Members of social networks such as Facebook and Twitter are starting to really flex their collective muscle in regard to environmental activism, by using the services to exert pressure on companies to clean up the way they approach environmental issues.

For a business, having a Facebook or Twitter profile can certainly have its rewards – and its severe punishments as Nestle is currently discovering.

Nestle have been under fire over how it sources palm oil and it would appear the company has been making a bad situation worse. What’s occurring on Nestle’s Facebook “fan” page (at the time of writing this) is every company’s nightmare – a public relations disaster spinning out of control. At the time of writing this, there isn’t a single positive comment on the first couple of screens of their Facebook page.

What’s happening to Nestle on Facebook currently has its roots in Nestle’s reported impact on rainforests in Indonesia; where deforestation for the establishment of palm oil plantations is threatening a number of species, including the critically endangered orang-utan. Palm oil is widely used throughout the world in a variety of food products and Nestle is a major buyer of the product.

The trigger for the sudden onslaught of negativity on their Facebook page however appears to be a result of Nestle trying to have a video by Greenpeace removed from Youtube that criticized the company for its palm oil sourcing practices.
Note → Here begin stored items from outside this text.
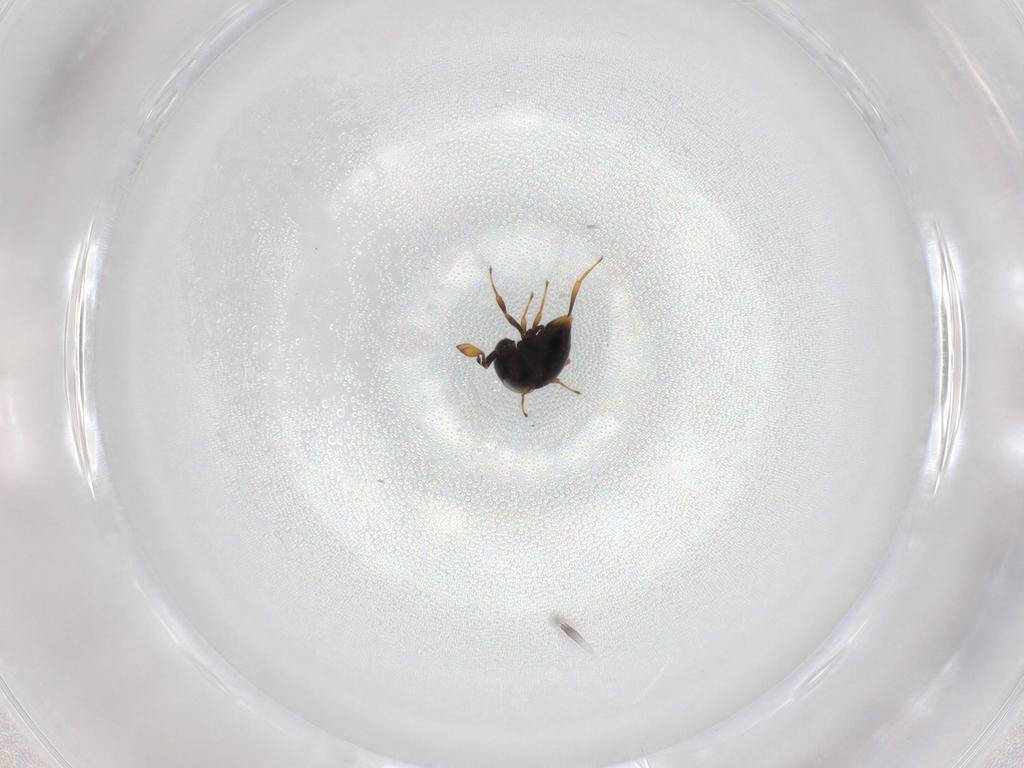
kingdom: Animalia
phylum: Arthropoda
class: Insecta
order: Hymenoptera
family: Scelionidae
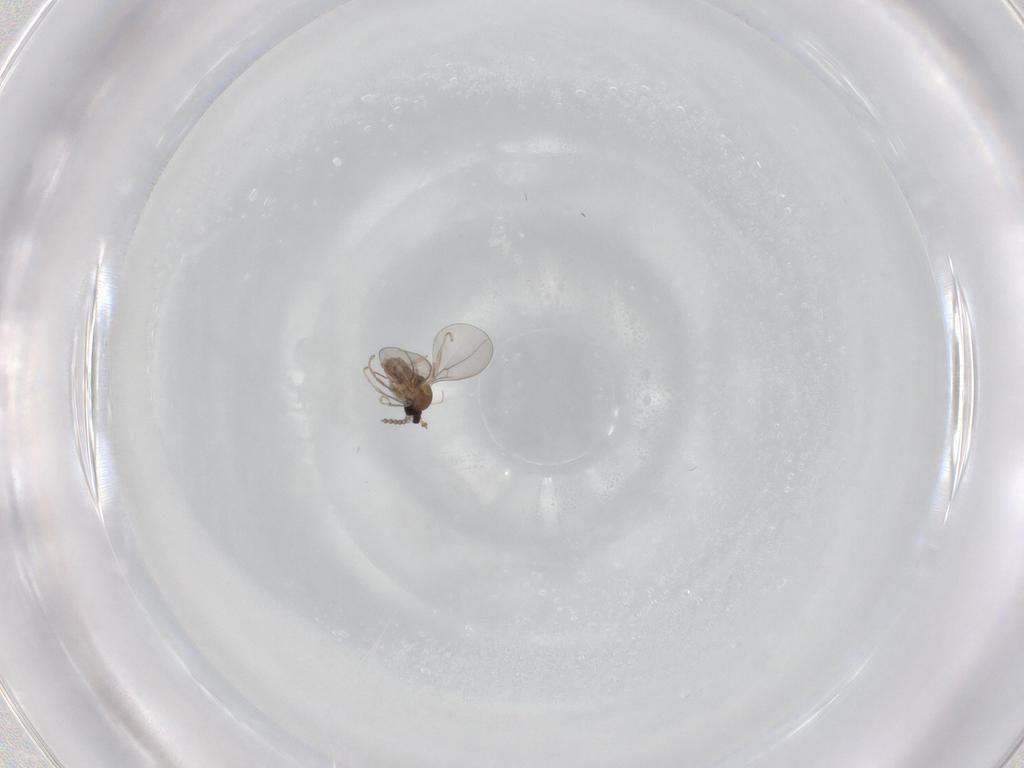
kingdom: Animalia
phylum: Arthropoda
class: Insecta
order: Diptera
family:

Nestle also chastised Facebook commenters that adopted a play on a Kit Kat logo by Greenpeace as their Facebook avatar when commenting. The situation has also reignited controversy over other Nestle-related issues.

Nestle have issued a statement stating they no longer source palm oil from one of the unsustainable sources mentioned by Greenpeace (for use in products outside Indonesia anyway) and they are committed to 100% sustainable palm oil sources by 2015 – but this anti-Nestle snowball seems to be continuing to grow.

Gone are the days where consumers generally passively sat back and swallowed what companies told them – for better or for worse, the Internet has empowered us all to take a very public stand on a variety of issues; including the environment and woe be to the company that underestimates it.

Armchair activism is here to stay; it is powerful and is yet another reason that companies need to take a long, hard look at themselves. Greening a business isn’t just a warm and fuzzy thing to do any more – it’s simply good business.

Nestle is by no means the only huge consumer of palm oil. I suspect quite a few other companies will be viewing Nestle’s “fan” page with great trepidation and considering how they source the product.